Pares Balta Ros de Pacs 2014
In 1978, Mr Joan Cusine Hill took over the winery. Born in 1917 in Bellvei del Penedes, Mr Joan Cusiné Hill came from a family of vine growers and, already from the age of seven, he helped his father to cultivate the vineyards and never stopped working. At 80 years old he even helped his grandsons to care for a part of the vineyard. His son Joan Cusine Cusine started to manage Pares Balta in the eighties and released its first still white wine, "Blanc de Pacs" which is still produced today. At the end of the eighties the first red wine from the company was produced, and since then he has enthusiastically been attempting anything that could raise the quality of the wines.

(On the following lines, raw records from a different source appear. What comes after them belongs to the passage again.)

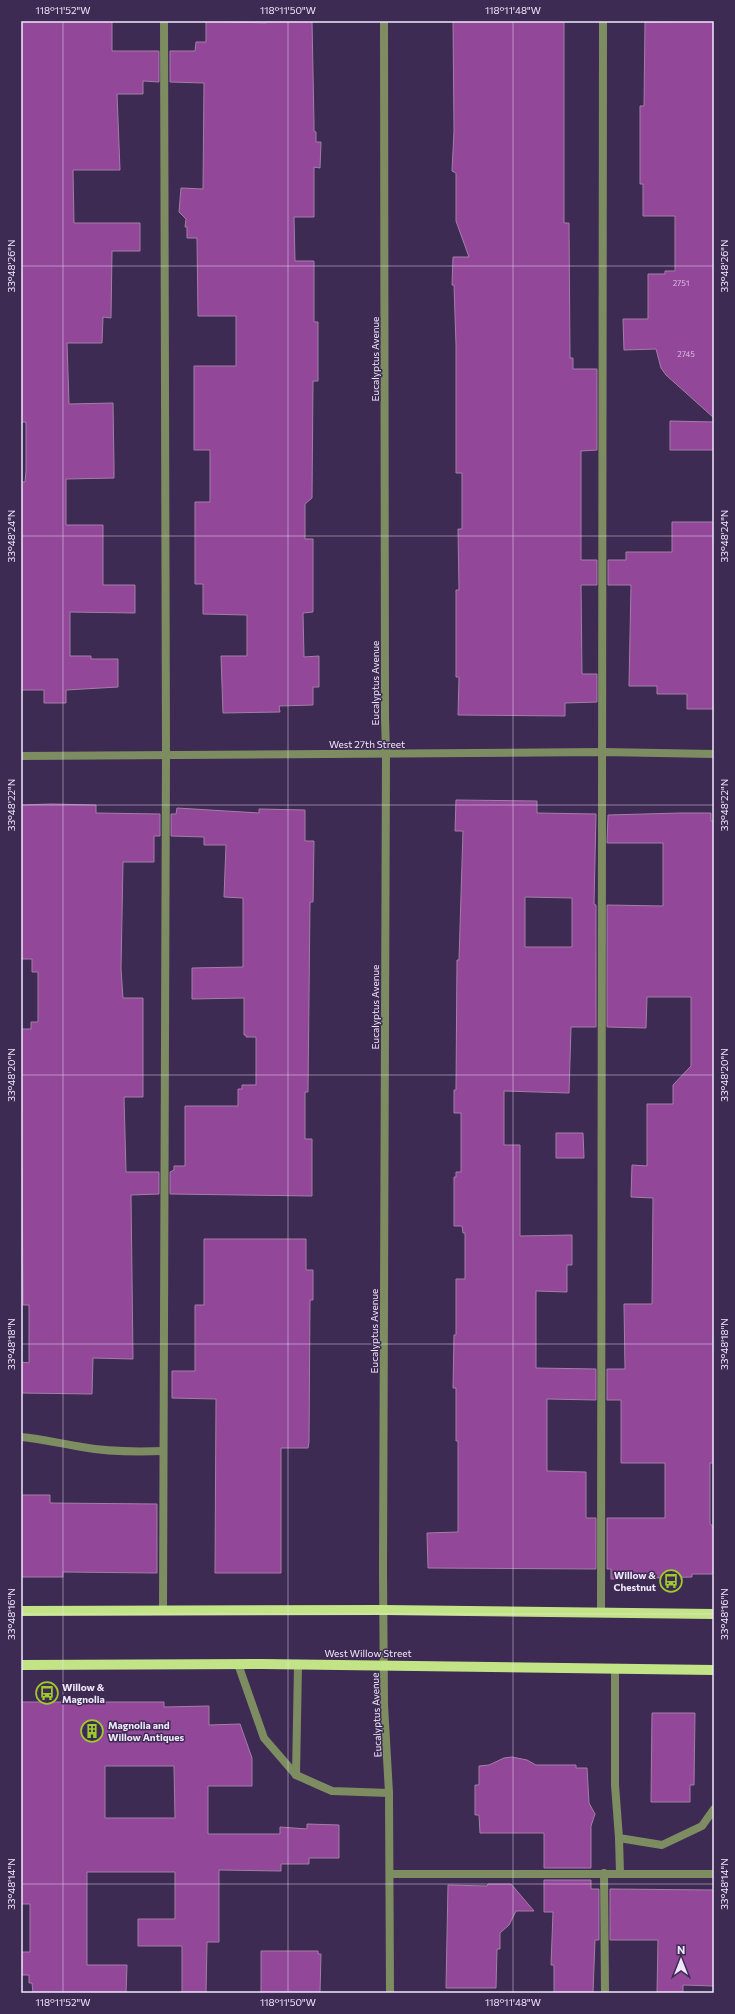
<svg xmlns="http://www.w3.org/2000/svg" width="735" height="2014" viewBox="0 0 735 2014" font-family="Commissioner,sans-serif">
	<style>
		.building { fill: #934799; stroke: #a37ea6; fill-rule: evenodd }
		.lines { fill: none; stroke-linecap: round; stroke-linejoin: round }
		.lane { stroke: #7d8d61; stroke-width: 8 }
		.street { stroke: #7d8d61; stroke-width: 8 }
		.primary { stroke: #c3e486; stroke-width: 10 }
		.ticks { fill: none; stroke: #f0e7fc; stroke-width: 1; stroke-opacity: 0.45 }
		.labels { text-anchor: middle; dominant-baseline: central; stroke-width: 3; stroke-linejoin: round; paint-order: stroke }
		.number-label { font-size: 8px; fill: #d9bfe3 }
		.street-label { font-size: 10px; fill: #f0e7fc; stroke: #3e2b53 }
		.poi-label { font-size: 10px; font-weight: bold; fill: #f0e7fc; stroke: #3e2b53; text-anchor: start }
		.neatline { fill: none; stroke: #f0e7fc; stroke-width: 1.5 }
		.ticks-label { font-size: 10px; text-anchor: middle; fill: #f0e7fc }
	</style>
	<rect width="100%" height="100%" fill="#3e2b53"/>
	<g class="building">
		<path d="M21,21H112V51H159V82L143,81V94H117L120,170H73L74,223H140V251H112L111,318L103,317L102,343H67L69,404L113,403L114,467V478L66,479V525H103V585H135V613L70,612V656H91V659H118V687L66,690V703H44V690H21V482H25L26,471V422H21Z"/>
		<path d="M206,21L266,23V21H312L314,124V131L316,132V142H321L320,168L314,167V217H294L295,261H314V322H318V381H313L312,498L305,504V539H313V612L303,613L304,657L319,656V687H313V705L279,706L280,712L223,713L221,656H247V615L203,614V584H195V502H210V450H194V366H236V316H198L197,238H187V227H185L186,219L179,212L181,188L203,189L204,83L170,82V51H195L196,42H206Z"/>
		<path d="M453,21H564V223H569L570,358H573V369H597V450L581,451V560H597V585H581L582,674H597V702L565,703V716L458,715L459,677H456V590H459L458,529H462V473H456V345L454,285H452L453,257H469L456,221V173L452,171L454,131Z"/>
		<path d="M714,21V418L666,375L661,368L656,349L624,350L623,319H648V274H665V271H675V216H643V184H640V106H644L645,22Z"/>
		<path d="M670,421L714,422V450H670Z"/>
		<path d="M672,522H714V709H687V694H657V686H629L631,585H608V560H626V552H672Z"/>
		<path d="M456,800L537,801V813L596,814L594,904L596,905V1027H571L569,1093L504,1091V1145H520V1236L572,1235V1265H567V1292L536,1291V1368L596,1369V1400L547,1399V1471L586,1472V1518H596V1569L428,1568L427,1533L458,1532V1441H456V1388H453L454,1335H456V1279H465V1233H463L462,1226H454V1177H456V1172H461V1113H454V1090H456L457,960H459L463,831H455ZM525,897L572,898V947H525Z"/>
		<path d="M51,804L96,805V813L160,814V836H154V862H123L121,969L123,998H143V1097H124L126,1172H159V1194L131,1195L133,1359L93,1358L92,1394L21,1393V1362L29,1363V1305H23V1296L21,1029H31V1022H38V972H32V959H21V805Z"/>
		<path d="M177,808L259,813V809L305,810V841H314L313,902H310L308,1092H305V1139H312V1196L170,1194V1172L174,1170V1166H185V1106H238V1089H242V1085H256V1037H246V1035H244V998L192,999V968L243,967V898L224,897L226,845H204V837L171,836V814H176Z"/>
		<path d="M680,813H711V821H714V1463H710V1524L714,1527V1574H692V1577L611,1579V1569H607V1518H665V1463H621V1400H607V1369H625L624,1304H652L653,1198L631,1197L632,1165L647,1166V1104H673V1085L691,1066V997H647L646,1028L607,1027V905L663,906V843H607L608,815Z"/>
		<path d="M556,1133H583L584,1158H556Z"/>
		<path d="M204,1239H306V1270H313V1300H310L309,1442L308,1448H281V1573H215L216,1399L172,1398V1371H195V1305H204Z"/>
		<path d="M21,1495H50V1503L157,1504V1573L63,1572V1577H21Z"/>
		<path d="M21,1702H164V1707L209,1706V1725L240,1724L252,1758V1786H208V1834H280V1827L307,1829V1824L339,1825V1858H309V1864H281V1871L219,1870V1942H207L206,1993H182V1946H138V1919H175V1872H87V1965H127L126,1993H33L32,1983H29V1975H21V1952H30V1904H21ZM105,1766H174L175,1818H105Z"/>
		<path d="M652,1713H695L694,1785H690V1802H651Z"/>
		<path d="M512,1757L527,1760L536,1765H576V1768H587L589,1803L595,1814L591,1826V1868H544V1833H480L479,1815H475V1785H479V1766L489,1765L504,1758Z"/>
		<path d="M544,1880H591V1889H599V1940H595L593,1993H554V1965H551L553,1912H544Z"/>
		<path d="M488,1884H511L534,1911H516L509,1925L500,1933V1949H497L496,1988H446L448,1885L487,1886Z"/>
		<path d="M610,1889L714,1890V1986L683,1985V1993H657L658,1940H610Z"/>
		<path d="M261,1951H318V1954H321L320,1993H261Z"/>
	</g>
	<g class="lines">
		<g class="lane">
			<path d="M21,1437C42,1439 62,1444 82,1447C109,1452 136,1452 163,1451"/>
			<path d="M163,1610L166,755L164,21"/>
			<path d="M601,1613L603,21"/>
			<path d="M238,1664L264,1738L296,1775L332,1791L389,1793"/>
			<path d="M615,1668V1785L619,1838L662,1845L702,1826L714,1809"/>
			<path d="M296,1775L298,1665"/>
			<path d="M619,1838L620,1873"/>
			<path d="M604,1873L605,1993"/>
			<path d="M390,1874H714"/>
		</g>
		<g class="street">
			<path d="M384,21L385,717L386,754L383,1572L384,1705L389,1793L390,1993"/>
			<path d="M21,756L603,752L714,754"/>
		</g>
		<g class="primary">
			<path d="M21,1611L384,1610L714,1614"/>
			<path d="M21,1665L262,1664L714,1670"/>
		</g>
	</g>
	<path class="ticks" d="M63,21V1993M288,21V1993M513,21V1993M21,266H714M21,536H714M21,805H714M21,1075H714M21,1344H714M21,1614H714M21,1884H714"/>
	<defs>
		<g id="bus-ring" transform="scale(1.15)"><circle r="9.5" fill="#3e2b53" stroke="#9eca2e" stroke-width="1.5"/><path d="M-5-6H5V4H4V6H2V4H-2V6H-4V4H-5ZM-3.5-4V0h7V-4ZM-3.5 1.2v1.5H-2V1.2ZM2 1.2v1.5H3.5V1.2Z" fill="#9eca2e"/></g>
		<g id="building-ring" transform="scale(1.15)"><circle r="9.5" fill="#3e2b53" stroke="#9eca2e" stroke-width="1.5"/><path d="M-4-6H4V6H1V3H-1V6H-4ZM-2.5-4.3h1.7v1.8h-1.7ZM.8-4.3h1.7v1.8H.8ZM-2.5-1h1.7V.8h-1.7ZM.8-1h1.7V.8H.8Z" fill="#9eca2e"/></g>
	</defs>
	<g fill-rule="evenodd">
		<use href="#bus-ring" x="671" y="1581"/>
		<use href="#bus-ring" x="47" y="1693"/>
		<use href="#building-ring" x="92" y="1731"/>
	</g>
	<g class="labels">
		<g class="number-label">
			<text x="681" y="283">2751</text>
			<text x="686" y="354">2745</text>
		</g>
		<g class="street-label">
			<text transform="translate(375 359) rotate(-90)">Eucalyptus Avenue</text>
			<text transform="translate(375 683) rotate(-90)">Eucalyptus Avenue</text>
			<text x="367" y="744">West 27th Street</text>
			<text transform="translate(375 1007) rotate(-90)">Eucalyptus Avenue</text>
			<text transform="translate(374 1331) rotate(-90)">Eucalyptus Avenue</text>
			<text x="368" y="1653">West Willow Street</text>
			<text transform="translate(376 1715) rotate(-92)">Eucalyptus Avenue</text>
		</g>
		<g class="poi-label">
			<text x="656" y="1575" text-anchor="end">Willow &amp;<tspan x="656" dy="12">Chestnut</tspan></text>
			<text x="62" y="1687">Willow &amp;<tspan x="62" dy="12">Magnolia</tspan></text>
			<text x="108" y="1725">Magnolia and<tspan x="108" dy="12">Willow Antiques</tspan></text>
		</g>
	</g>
	<rect width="735" height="2014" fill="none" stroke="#3e2b53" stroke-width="44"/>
	<g transform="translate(681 1960)" stroke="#3e2b53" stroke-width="3" paint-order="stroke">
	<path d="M0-3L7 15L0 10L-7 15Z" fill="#f0e7fc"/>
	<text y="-6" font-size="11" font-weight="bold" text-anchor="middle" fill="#f0e7fc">N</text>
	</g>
	<rect x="22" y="22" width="691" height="1970" class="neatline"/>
	<g class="ticks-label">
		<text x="63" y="14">118°11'52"W</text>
		<text x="288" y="14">118°11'50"W</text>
		<text x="513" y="14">118°11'48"W</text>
		<text transform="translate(11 266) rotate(-90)" y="4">33°48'26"N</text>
		<text transform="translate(724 266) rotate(-90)" y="4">33°48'26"N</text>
		<text transform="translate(11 536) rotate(-90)" y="4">33°48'24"N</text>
		<text transform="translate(724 536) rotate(-90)" y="4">33°48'24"N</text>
		<text transform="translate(11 805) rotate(-90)" y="4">33°48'22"N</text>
		<text transform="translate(724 805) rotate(-90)" y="4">33°48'22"N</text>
		<text transform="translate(11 1075) rotate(-90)" y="4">33°48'20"N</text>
		<text transform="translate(724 1075) rotate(-90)" y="4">33°48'20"N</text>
		<text transform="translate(11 1344) rotate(-90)" y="4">33°48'18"N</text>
		<text transform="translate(724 1344) rotate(-90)" y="4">33°48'18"N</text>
		<text transform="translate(11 1614) rotate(-90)" y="4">33°48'16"N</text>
		<text transform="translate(724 1614) rotate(-90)" y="4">33°48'16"N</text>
		<text transform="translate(11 1884) rotate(-90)" y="4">33°48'14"N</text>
		<text transform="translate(724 1884) rotate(-90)" y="4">33°48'14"N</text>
		<text x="63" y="2006">118°11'52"W</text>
		<text x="288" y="2006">118°11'50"W</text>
		<text x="513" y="2006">118°11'48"W</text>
	</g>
</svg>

Since 2000 the management has been in the hands of the two grandsons, Joan and Josep Cusine Carol. They have brought new and fresh ideas into the company, but have also shown respect for its tradition and guarded the heritage. The wives of Joan and Josep, Maria Elena Jimenez and Marta Casas are the winemakers and oenologists. They have continued to develop new wines and increased the focus on quality. Today, Pares Balta produces a wide range of high quality wines and cavas that has been both nationally and internationally acclaimed. Always keeping quality in view, the aim is to produce some of the best and most interesting wines in the world.
A superior source of white grapes for the production of Spain’s prized sparkling wine, Cava, the Penedes region is part of Catalunya and sits just south of Barcelona. Medio Penedès is the most productive source of the Cava grapes, Macabeo, Xarel-lo, and Parellada. Penedes also grows Garnacha and Tempranillo (here called Ull de Llebre in Catalan) for high quality reds and rosès.

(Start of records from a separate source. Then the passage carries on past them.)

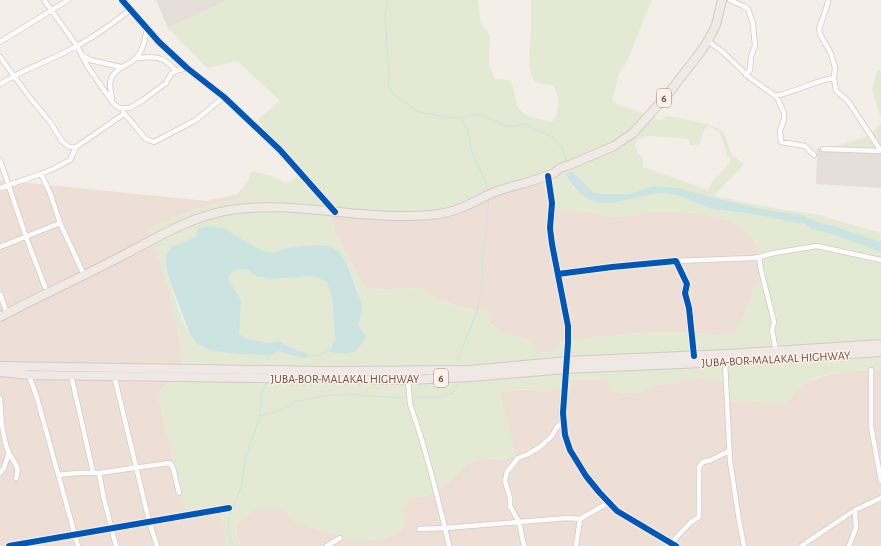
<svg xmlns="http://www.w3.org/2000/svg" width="881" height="546" viewBox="0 0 881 546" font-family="'Alegreya Sans',sans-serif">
<rect width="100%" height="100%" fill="#f4eee8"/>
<path fill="#eddfd6" d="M0 180 207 201 238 194 247 181 239 199 210 204 148 229 169 290 184 361 158 395 183 502 189 516 220 507 227 546H0Z
M535 183 539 184 545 188 548 209 588 211 608 217H621L644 212 663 211 698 213 723 219 741 226 754 239 758 250 760 272 746 311 735 334 714 335 686 332 637 333 561 342 553 352 535 353 529 341 518 337 501 333 490 323 489 311 463 308 432 297 422 288 366 290 335 232 331 216 394 219 478 204 503 193Z
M881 370V546H242L240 544 237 536 236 524 255 509 266 508 284 509 297 523 382 539 401 531 404 521V507L412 498 428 495 446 485 468 463 484 458 504 460 510 458 502 401 498 393 507 390 561 389 568 388 573 380 609 379V391L626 393 640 392 653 386 700 377 713 378 726 383 729 402 756 401 775 405 809 381 827 375 849 371Z"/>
<path fill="#e6ded9" d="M156 0H228L168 28Z
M817 149 881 152V188L816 184Z"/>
<path fill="#e4e9d4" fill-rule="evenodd" d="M228 0H478L480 19 482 25 487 30 490 36 489 65 495 79C499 79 504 79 507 80 518 84 512 101 520 110 528 118 542 120 552 122 560 112 560 98 554 86 547 84 539 85 534 80 526 71 531 37 531 25 531 16 531 8 531 0H652L627 61 618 77 612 102 660 120 669 116 707 124 723 131 732 155 744 164 714 196 778 209 815 214 881 233V242L834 226 816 221 809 217 766 210 694 193 654 186 630 194H601L593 192 572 171 565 175 574 188 623 200 647 194 669 192 707 207 721 211 746 213 805 224 813 229 834 235 881 252V370C860 371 826 370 808 382 799 388 793 396 786 404L775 405 756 401 729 402 726 383 713 378 700 377 653 386 640 392 626 393 609 391 608 379 574 380 568 388 561 389H521L507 390 498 394 502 401 516 454 510 458 504 460 484 458 468 463 446 485 428 495 412 498 404 507V521L401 531 382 539 357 542 297 523 284 509H255L236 524C236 531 236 541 242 546H227L220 507 189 516 183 502 158 395 184 361 169 290 148 229 174 217 210 204 239 199 252 171 274 177 285 183 292 182 298 175 274 148 258 119 280 101 237 61 207 68 168 28ZM708 126 720 132 727 156 730 158V162L724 170 713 180 708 190 643 167V158L638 153 635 146 637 140C640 139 643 137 646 136 649 136 685 138 687 139 690 141 689 141 690 145H697L700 143 703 132ZM535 183 539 184 545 188 548 209 588 211 608 217H621L644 212 663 211 698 213 723 219 741 226 754 239 758 250 760 272 746 311 734 334 714 335 686 332 637 333 560 342 553 352 536 353 535 344 518 337 501 333 490 324V311C464 308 442 306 422 288L366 290 335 232 331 216 394 219 447 216 466 210 478 204 503 193ZM225 229 263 251 275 254 284 248 315 245 330 246 340 252 347 265 359 294 361 316 358 325 364 330 367 336 361 346 329 350 335 340 332 298 327 282 312 276 271 279 255 276 247 269C236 269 232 268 228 280L241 300 238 334 247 339 269 343 278 341 296 350 307 353C301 353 294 354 288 353 284 353 280 351 276 351 255 350 214 356 197 344 184 334 169 282 166 265L186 242 196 237Z
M877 70H881V118L872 90Z
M881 123V152L817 149 824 146H838L870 135Z"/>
<path fill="#cbe4e2" d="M572 171 593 192 601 194H630L654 186 678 188 711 197 766 210 802 215 816 221 834 226 881 242V252L834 235 812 229 805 224C785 221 765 216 745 213 733 211 721 211 709 208 694 203 678 192 663 193 641 193 614 208 593 201 580 196 572 185 565 174Z
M212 226 225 229 263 251 274 253 284 248 315 245 330 246 340 252 347 265 362 304 361 316 358 325 367 336C364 341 360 348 355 351 348 355 336 354 329 351L335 340 332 298 327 282 312 276 271 279 255 276 247 269C236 269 232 269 228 279L241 300 239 334 247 339 269 343 278 341 296 350 307 353 308 358 298 357 278 351 273 355 237 354 209 350 197 344 190 335 169 279 166 265V255L171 247 196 237 198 228Z"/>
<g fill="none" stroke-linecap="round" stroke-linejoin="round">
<path stroke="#cbe4e2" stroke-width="1" d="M388 0 385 16 389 71 388 85 393 94 417 111 444 117 461 118 474 115H483L501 124 510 127 524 124 553 137 563 149 566 162
M461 118 468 130 471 149 485 181 488 190
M307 356H316L329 351
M268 360 270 355
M457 360 477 312 482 284 483 255 489 198
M411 397H437L453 393 458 384
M260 416 274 412 298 401 329 395 348 394 373 396 407 398
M233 546 228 535V526L230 516 241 487 246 456 260 416 261 395 267 382"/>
<defs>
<path id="minor" d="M44 0 77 46 88 67 113 103 119 108H130L143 100 166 83 171 74 175 71 187 68
M730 0 743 6 748 9 753 24 755 46 751 56 750 70 746 75
M828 0 827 6 819 29 820 34 831 54 835 67 834 78 836 91 848 101 881 151
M708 41 724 53 750 78 777 97 784 113V119L780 131 781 142 805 146 814 155
M0 42 68 0
M82 55 90 60 121 67
M0 57 31 99 50 122 62 141 69 147H76L124 114
M137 58C154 56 164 56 176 71
M0 84C24 69 52 60 77 46 96 36 113 23 130 10
M775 96C797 92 813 81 834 78
M112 98C108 81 109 74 126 65 130 63 133 61 136 58 144 50 145 38 147 28
M123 112 146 139 154 142 196 120 224 97
M823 149 881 151
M0 160 26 237 45 287
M41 174 53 169 70 160 76 147
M548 176 552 203 550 228 552 244 568 326V343L563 413 565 435 570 450 586 476 599 492 617 511 676 546
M0 188 41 174 50 193 60 223 84 275
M0 247 60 223
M759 257 774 253 817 246 881 260
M676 261 753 258 759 257 761 270 774 322 772 330 776 351
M558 274 612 267 676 261 687 284 685 293 689 308 694 356
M0 294 7 313
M725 362 730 461 739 520 744 546
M871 370V426L881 481
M29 375 37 398 78 546
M71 375 93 472
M114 375 149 521 157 546
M408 380 410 404 421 437 433 480 445 528 419 529
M0 398C1 417 2 434 8 451 12 462 21 464 16 478
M0 473 4 468 9 452
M99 473 104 499 116 546
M58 475 77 473H99L169 463H170L173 468 179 493
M670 543H671L691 522 699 517V467L703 462 711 460 729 451
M9 546 229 508
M327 546 340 538
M449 546 445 528 519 522 510 506V498L505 481 507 472 518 458 528 454 540 447 552 436 557 427 564 421
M524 546 519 522 568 518 580 519
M576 546 580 519 608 503 610 504
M801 546 855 510 881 498
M849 546 856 528 855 510"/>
<path id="tertiary" d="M122 0 159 42 187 68 224 97 280 150 335 212"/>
<path id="primary" d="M0 317C37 297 76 280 114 260 152 241 187 217 230 210 286 201 342 216 398 216 419 216 442 216 461 208 473 203 484 196 497 191 516 185 536 181 554 173L560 168 572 164 614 146 633 133 668 94 702 50 710 37 716 25 722 0"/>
<path id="trunk" d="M0 366 329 371 470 370 566 361 727 354 881 344
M0 372 29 375 408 380 471 377 566 369 725 362 881 352"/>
</defs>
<use href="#minor" stroke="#d3cbc6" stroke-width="6"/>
<use href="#tertiary" stroke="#d3cbc6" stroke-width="8"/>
<use href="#primary" stroke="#d3c9c6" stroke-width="10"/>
<use href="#trunk" stroke="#d3c9c6" stroke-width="10"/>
<use href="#minor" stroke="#fdfcfc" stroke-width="4.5"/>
<use href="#tertiary" stroke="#fdfcfc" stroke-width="6"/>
<use href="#primary" stroke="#f0eae5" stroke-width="8"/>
<use href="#trunk" stroke="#f0e8e4" stroke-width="8"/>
<defs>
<path id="cycleway" d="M122 0 159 42 187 68 224 97 280 150 335 212
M548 176 552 203 550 228 552 244 568 326V343L563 413 565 435 570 450 586 476 599 492 617 511 676 546
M558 274 612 267 676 261 687 284 685 293 689 308 694 356
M9 546 229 508"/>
</defs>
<use href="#cycleway" stroke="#fdf1e9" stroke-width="8"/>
<use href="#cycleway" stroke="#0057b8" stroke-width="6"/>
</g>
<g text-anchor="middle" stroke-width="3" stroke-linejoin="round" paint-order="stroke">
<g fill="#fdf1e9" stroke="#99827b" stroke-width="1">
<rect x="657" y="89" width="14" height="18" rx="3"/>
<rect x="434" y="369" width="14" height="18" rx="3"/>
</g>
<g font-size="11" font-weight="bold" fill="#6e524c">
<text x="664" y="102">6</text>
<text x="441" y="382">6</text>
</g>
<g font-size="12" fill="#6e524c" stroke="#fdf1e9">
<text transform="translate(776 359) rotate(-3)" y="4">JUBA-BOR-MALAKAL HIGHWAY</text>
<text x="345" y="383">JUBA-BOR-MALAKAL HIGHWAY</text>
</g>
</g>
</svg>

With hundreds of red grape varieties to choose from, winemakers have the freedom to create a virtually endless assortment of blended wines. In many European regions, strict laws are in place determining the set of varieties that may be used, but in the New World, experimentation is permitted and encouraged. Blending can be utilized to enhance balance or create complexity, lending different layers of flavors and aromas. For example, a variety that creates a fruity and full-bodied wine would do well combined with one that is naturally high in acidity and tannins. Sometimes small amounts of a particular variety are added to boost color or aromatics. Blending can take place before or after fermentation, with the latter, more popular option giving more control to the winemaker over the final qualities of the wine.